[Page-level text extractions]
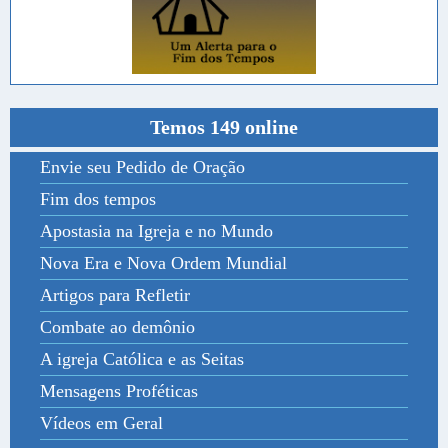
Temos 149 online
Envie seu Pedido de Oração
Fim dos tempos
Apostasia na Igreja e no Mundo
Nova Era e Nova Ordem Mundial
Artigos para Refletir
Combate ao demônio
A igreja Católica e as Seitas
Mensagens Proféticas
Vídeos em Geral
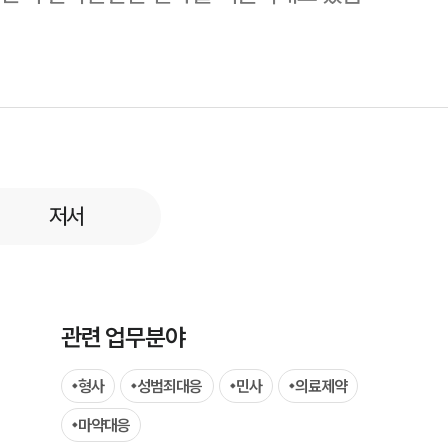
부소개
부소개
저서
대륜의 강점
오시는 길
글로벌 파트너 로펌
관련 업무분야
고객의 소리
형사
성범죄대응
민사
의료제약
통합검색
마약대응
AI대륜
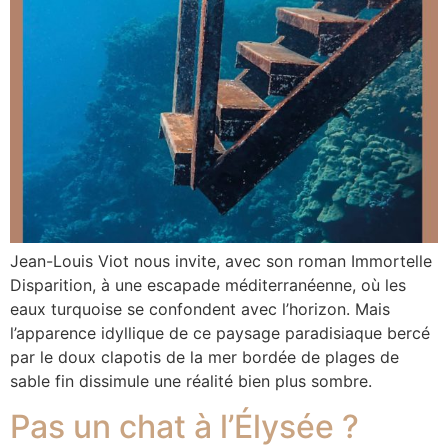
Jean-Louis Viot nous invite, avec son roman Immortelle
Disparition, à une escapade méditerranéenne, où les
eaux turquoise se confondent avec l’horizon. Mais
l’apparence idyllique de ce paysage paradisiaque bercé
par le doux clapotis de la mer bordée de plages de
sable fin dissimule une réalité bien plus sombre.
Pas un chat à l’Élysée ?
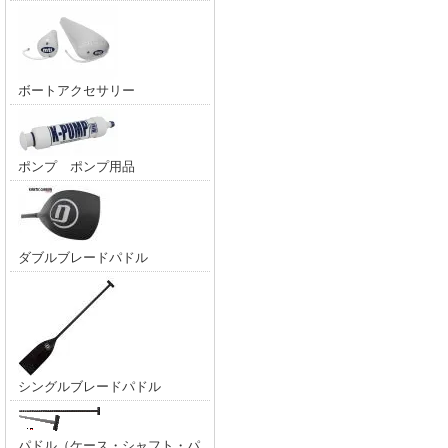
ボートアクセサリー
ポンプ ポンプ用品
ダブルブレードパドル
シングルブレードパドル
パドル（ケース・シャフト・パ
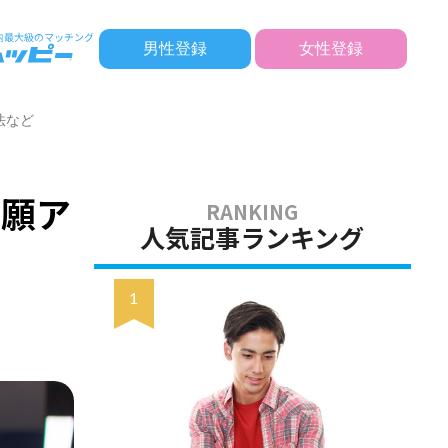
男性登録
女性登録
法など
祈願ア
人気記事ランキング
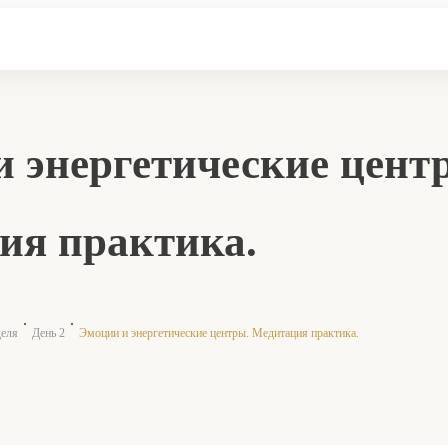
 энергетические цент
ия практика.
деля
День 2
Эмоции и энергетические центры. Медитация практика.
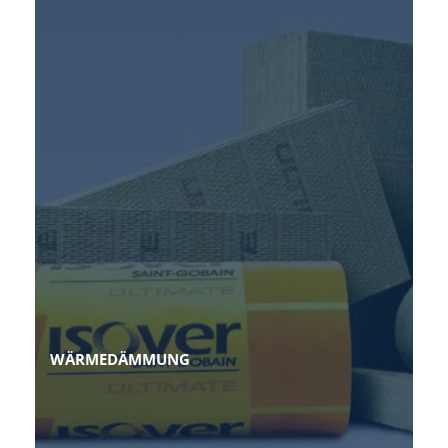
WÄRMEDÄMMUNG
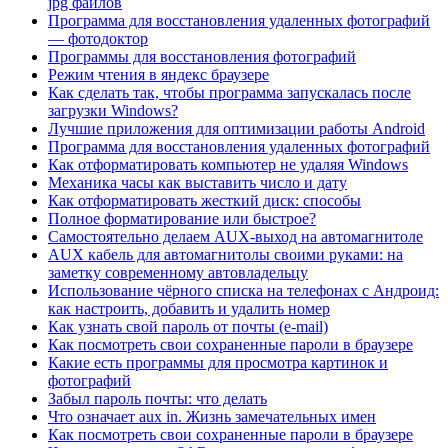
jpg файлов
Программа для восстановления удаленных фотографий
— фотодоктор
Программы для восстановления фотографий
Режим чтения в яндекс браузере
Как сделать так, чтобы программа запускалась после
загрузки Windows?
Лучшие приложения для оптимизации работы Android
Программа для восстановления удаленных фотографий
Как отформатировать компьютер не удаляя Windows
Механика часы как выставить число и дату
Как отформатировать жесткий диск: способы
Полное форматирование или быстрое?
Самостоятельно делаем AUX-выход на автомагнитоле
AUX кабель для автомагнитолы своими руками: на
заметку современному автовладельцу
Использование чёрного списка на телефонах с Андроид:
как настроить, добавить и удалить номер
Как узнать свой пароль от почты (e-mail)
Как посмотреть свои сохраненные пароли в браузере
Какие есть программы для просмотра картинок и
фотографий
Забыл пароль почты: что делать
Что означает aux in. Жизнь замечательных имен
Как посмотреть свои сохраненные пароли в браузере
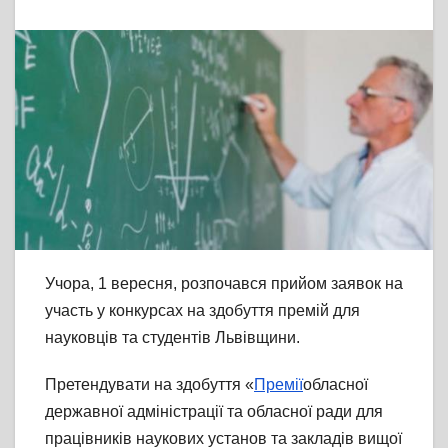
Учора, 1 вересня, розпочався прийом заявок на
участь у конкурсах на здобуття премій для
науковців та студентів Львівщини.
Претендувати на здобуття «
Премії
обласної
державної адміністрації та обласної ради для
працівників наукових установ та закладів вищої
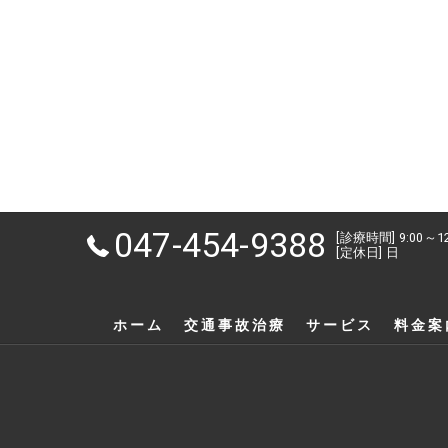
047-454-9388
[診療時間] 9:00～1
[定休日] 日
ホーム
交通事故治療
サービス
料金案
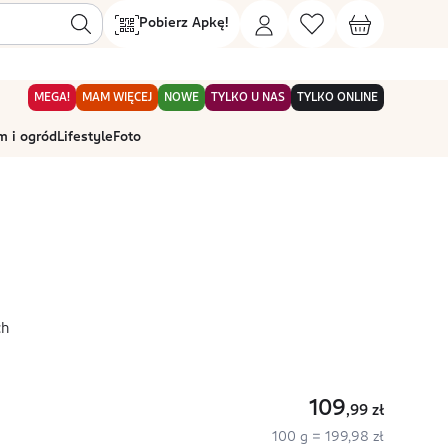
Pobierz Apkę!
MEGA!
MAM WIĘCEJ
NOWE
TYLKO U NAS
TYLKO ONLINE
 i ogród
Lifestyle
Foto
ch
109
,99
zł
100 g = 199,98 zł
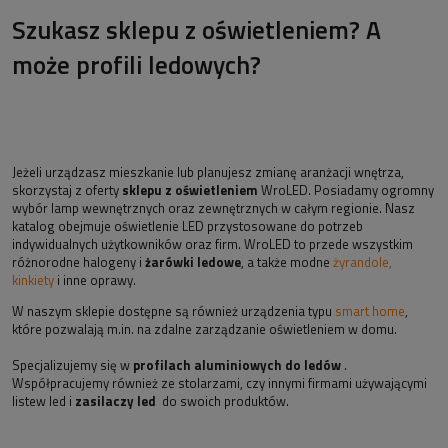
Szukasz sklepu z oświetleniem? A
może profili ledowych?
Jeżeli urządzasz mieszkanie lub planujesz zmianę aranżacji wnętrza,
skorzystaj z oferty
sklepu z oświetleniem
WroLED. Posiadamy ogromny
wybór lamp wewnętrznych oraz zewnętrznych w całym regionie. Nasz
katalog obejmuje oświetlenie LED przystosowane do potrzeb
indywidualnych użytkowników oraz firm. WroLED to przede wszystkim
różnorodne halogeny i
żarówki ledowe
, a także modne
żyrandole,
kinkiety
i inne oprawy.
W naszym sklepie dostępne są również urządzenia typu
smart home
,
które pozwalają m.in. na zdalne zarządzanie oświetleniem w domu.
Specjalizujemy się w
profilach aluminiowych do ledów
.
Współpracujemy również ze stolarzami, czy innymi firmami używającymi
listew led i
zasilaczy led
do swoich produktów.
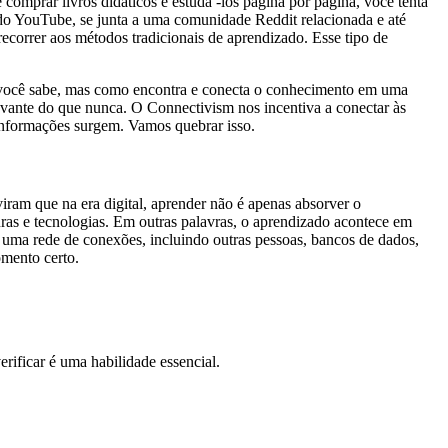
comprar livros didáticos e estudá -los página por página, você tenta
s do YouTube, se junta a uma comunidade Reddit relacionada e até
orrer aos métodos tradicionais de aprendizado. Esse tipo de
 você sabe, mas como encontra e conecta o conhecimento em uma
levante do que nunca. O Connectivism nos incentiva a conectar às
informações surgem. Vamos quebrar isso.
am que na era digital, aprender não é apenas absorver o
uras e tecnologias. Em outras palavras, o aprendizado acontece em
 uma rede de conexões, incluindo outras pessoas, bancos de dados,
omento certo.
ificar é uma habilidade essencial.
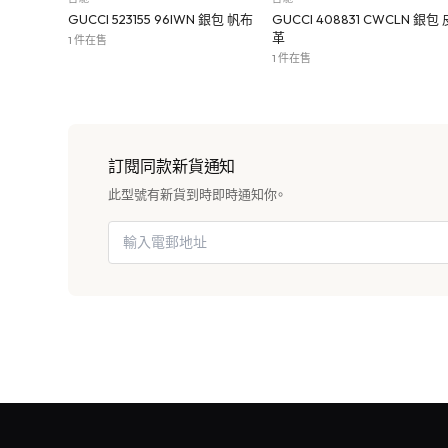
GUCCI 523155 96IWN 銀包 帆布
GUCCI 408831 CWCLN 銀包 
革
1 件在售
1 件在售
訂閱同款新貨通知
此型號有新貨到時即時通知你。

**What you will do**
Set the preceding data down again word for word, omitting images.

**Response for this exercise**
Temos 149 online
Envie seu Pedido de Oração
Fim dos tempos
Apostasia na Igreja e no Mundo
Nova Era e Nova Ordem Mundial
Artigos para Refletir
Combate ao demônio
A igreja Católica e as Seitas
Mensagens Proféticas
Vídeos em Geral
부소개
부소개
저서
대륜의 강점
오시는 길
글로벌 파트너 로펌
관련 업무분야
고객의 소리
형사
성범죄대응
민사
의료제약
통합검색
마약대응
AI대륜
Jean-Louis Viot nous invite, avec son roman Immortelle
Disparition, à une escapade méditerranéenne, où les
eaux turquoise se confondent avec l’horizon. Mais
l’apparence idyllique de ce paysage paradisiaque bercé
par le doux clapotis de la mer bordée de plages de
sable fin dissimule une réalité bien plus sombre.
Pas un chat à l’Élysée ?
ボートアクセサリー
ポンプ ポンプ用品
ダブルブレードパドル
シングルブレードパドル
パドル（ケース・シャフト・パ
男性登録
女性登録
法など
祈願ア
人気記事ランキング
 энергетические цент
ия практика.
деля
День 2
Эмоции и энергетические центры. Медитация практика.
WÄRMEDÄMMUNG
jpg файлов
Программа для восстановления удаленных фотографий
— фотодоктор
Программы для восстановления фотографий
Режим чтения в яндекс браузере
Как сделать так, чтобы программа запускалась после
загрузки Windows?
Лучшие приложения для оптимизации работы Android
Программа для восстановления удаленных фотографий
Как отформатировать компьютер не удаляя Windows
Механика часы как выставить число и дату
Как отформатировать жесткий диск: способы
Полное форматирование или быстрое?
Самостоятельно делаем AUX-выход на автомагнитоле
AUX кабель для автомагнитолы своими руками: на
заметку современному автовладельцу
Использование чёрного списка на телефонах с Андроид:
как настроить, добавить и удалить номер
Как узнать свой пароль от почты (e-mail)
Как посмотреть свои сохраненные пароли в браузере
Какие есть программы для просмотра картинок и
фотографий
Забыл пароль почты: что делать
Что означает aux in. Жизнь замечательных имен
Как посмотреть свои сохраненные пароли в браузере
Учора, 1 вересня, розпочався прийом заявок на
участь у конкурсах на здобуття премій для
науковців та студентів Львівщини.
Претендувати на здобуття «
Премії
обласної
державної адміністрації та обласної ради для
працівників наукових установ та закладів вищої
047-454-9388
[診療時間] 9:00～1
[定休日] 日
ホーム
交通事故治療
サービス
料金案
Pobierz Apkę!
MEGA!
MAM WIĘCEJ
NOWE
TYLKO U NAS
TYLKO ONLINE
 i ogród
Lifestyle
Foto
ch
109
,99
zł
100 g = 199,98 zł
Szukasz sklepu z oświetleniem? A
może profili ledowych?
Jeżeli urządzasz mieszkanie lub planujesz zmianę aranżacji wnętrza,
skorzystaj z oferty
sklepu z oświetleniem
WroLED. Posiadamy ogromny
wybór lamp wewnętrznych oraz zewnętrznych w całym regionie. Nasz
katalog obejmuje oświetlenie LED przystosowane do potrzeb
indywidualnych użytkowników oraz firm. WroLED to przede wszystkim
różnorodne halogeny i
żarówki ledowe
, a także modne
żyrandole,
kinkiety
i inne oprawy.
W naszym sklepie dostępne są również urządzenia typu
smart home
,
które pozwalają m.in. na zdalne zarządzanie oświetleniem w domu.
Specjalizujemy się w
profilach aluminiowych do ledów
.
Współpracujemy również ze stolarzami, czy innymi firmami używającymi
listew led i
zasilaczy led
do swoich produktów.
comprar livros didáticos e estudá -los página por página, você tenta
s do YouTube, se junta a uma comunidade Reddit relacionada e até
orrer aos métodos tradicionais de aprendizado. Esse tipo de
 você sabe, mas como encontra e conecta o conhecimento em uma
levante do que nunca. O Connectivism nos incentiva a conectar às
informações surgem. Vamos quebrar isso.
am que na era digital, aprender não é apenas absorver o
uras e tecnologias. Em outras palavras, o aprendizado acontece em
 uma rede de conexões, incluindo outras pessoas, bancos de dados,
omento certo.
ificar é uma habilidade essencial.
GUCCI 523155 96IWN 銀包 帆布
GUCCI 408831 CWCLN 銀包 
革
1 件在售
1 件在售
訂閱同款新貨通知
此型號有新貨到時即時通知你。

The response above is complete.